Scientific classification
- Kingdom: Animalia
- Phylum: Chordata
- Class: Actinopterygii
- Order: Stomiiformes
- Family: Sternoptychidae
- Genus: Argyropelecus
- Species: A. sladeni
- Binomial name: Argyropelecus sladeni Regan, 1908

= Argyropelecus sladeni =

- Genus: Argyropelecus
- Species: sladeni
- Authority: Regan, 1908
- Conservation status: LC

Species of fish

Argyropelecus sladeni, or Sladen's hatchetfish, is a species of ray-finned fish in the family Sternoptychidae, found in the tropical and subtropical Atlantic, Indian and Pacific Oceans. This small fish lives in the mesopelagic zone by day and makes a daily vertical migration to the epipelagic zone at night.

==Etymology==
The fish is named in honor of British echinoderm biologist Percy Sladen (1849–1900) and the Percy Sladen Memorial Trust, which funded the Indian Ocean expedition that collected the type species.

==Description==
Argyropelecus sladeni is a small, deep-bodied hatchetfish with an abdominal keel and a maximum standard length of about 60 mm. The mouth is of medium size, the tubular eyes point upwards, the dorsal fin has nine soft rays and is three times as long as it is high, and the adipose dorsal fin has a long base. The pectoral fins have 10 to 11 soft rays, the pelvic fins have 6 and the anal fin is in two parts, with seven soft rays in the front part and five behind. The upper pre-opercular spine is long and slopes upwards and backwards, while the lower one slopes downwards. There are two diagonally orientated post-abdominal spines, one blunt and forward pointing and the other backward pointing. The dorsal surface of the fish is dark, the flanks are silvery and there are photophores (luminous spots) on the operculum and belly.

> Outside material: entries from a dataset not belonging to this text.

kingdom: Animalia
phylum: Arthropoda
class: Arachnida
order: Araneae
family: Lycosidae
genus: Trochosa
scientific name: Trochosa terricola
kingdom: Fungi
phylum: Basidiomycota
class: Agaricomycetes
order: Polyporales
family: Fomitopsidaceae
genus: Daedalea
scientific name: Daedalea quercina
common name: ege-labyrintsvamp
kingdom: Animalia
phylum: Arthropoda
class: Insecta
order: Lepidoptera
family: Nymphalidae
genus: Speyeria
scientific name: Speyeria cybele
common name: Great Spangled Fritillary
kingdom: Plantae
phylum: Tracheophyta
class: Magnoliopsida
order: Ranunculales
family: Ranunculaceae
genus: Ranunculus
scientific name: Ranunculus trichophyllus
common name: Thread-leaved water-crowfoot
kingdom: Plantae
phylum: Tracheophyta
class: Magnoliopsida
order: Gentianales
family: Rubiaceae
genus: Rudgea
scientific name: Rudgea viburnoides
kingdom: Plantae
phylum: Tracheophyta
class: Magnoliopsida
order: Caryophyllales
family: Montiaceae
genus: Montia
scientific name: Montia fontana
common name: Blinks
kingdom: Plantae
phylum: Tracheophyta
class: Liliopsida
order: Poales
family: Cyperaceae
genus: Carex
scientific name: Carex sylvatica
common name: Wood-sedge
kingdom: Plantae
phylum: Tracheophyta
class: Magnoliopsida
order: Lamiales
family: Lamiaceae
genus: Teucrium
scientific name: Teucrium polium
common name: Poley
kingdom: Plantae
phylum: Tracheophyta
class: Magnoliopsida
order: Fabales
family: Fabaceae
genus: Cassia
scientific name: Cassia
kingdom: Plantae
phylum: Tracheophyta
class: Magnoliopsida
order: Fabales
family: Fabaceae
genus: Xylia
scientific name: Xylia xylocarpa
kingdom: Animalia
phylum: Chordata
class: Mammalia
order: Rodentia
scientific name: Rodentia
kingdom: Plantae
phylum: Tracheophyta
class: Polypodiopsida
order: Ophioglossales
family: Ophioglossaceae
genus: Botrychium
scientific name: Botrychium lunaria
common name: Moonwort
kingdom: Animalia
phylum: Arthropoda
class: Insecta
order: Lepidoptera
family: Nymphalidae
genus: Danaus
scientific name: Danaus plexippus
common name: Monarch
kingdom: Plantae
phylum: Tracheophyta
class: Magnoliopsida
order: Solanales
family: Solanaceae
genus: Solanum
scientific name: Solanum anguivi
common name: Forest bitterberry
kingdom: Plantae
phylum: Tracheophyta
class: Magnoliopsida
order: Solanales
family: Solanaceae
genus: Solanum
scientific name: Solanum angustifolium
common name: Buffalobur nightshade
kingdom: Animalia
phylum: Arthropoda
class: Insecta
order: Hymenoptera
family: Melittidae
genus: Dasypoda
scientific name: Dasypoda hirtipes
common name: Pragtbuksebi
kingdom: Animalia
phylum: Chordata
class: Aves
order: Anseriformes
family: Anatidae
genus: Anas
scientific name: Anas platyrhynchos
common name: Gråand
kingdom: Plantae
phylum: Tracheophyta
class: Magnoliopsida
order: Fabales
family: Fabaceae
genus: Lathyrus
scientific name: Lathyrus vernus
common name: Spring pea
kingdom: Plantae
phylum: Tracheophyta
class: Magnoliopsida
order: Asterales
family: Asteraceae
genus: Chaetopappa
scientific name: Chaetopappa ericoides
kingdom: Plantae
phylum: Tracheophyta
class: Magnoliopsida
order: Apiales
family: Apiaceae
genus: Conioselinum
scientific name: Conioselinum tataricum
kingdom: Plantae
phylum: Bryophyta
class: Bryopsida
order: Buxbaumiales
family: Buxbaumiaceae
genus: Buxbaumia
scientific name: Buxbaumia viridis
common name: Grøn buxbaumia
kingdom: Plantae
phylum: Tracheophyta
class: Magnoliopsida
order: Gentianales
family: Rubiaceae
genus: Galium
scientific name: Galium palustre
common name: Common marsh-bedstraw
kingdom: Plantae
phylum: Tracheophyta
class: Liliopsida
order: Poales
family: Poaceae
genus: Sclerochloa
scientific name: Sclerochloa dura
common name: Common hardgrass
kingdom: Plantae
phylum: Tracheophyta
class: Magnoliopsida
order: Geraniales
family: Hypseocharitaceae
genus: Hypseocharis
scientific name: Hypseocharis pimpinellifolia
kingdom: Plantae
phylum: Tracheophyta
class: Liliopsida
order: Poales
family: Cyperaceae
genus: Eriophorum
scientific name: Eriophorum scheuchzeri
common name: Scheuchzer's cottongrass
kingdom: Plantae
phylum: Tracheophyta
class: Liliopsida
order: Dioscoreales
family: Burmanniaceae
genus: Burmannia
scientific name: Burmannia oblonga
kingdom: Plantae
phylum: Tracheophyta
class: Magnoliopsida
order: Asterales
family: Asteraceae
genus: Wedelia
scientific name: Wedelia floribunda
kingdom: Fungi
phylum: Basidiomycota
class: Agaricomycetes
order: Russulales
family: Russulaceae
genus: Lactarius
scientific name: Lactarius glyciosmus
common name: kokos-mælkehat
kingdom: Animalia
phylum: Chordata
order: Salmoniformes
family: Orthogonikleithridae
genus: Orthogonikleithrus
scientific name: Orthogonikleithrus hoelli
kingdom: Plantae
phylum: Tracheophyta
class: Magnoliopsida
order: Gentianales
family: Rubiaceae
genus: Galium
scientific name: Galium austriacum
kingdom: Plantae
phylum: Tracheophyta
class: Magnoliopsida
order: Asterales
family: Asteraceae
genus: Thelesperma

==Distribution and habitat==
This species has a circumglobal distribution in tropical and subtropical seas. The fish make daily vertical migrations; during the day their depth range is 350 to 600 m while at night it is 100 to 375 m. During the day, trawls at depths between 300 and 400 m produce the highest catches and at night the greatest abundance of fish is in the depth range 0 to 200 m.

==Ecology==
Argyropelecus sladeni feed on planktonic organisms, krill, amphipods, copepods and ostracods. The species is oviparous and both eggs and larvae drift as part of the plankton.

==Status==
A common fish, A. sladeni is abundant in many parts of its wide range. No specific threats have been identified and the International Union for Conservation of Nature has rated its conservation status as being of "least concern".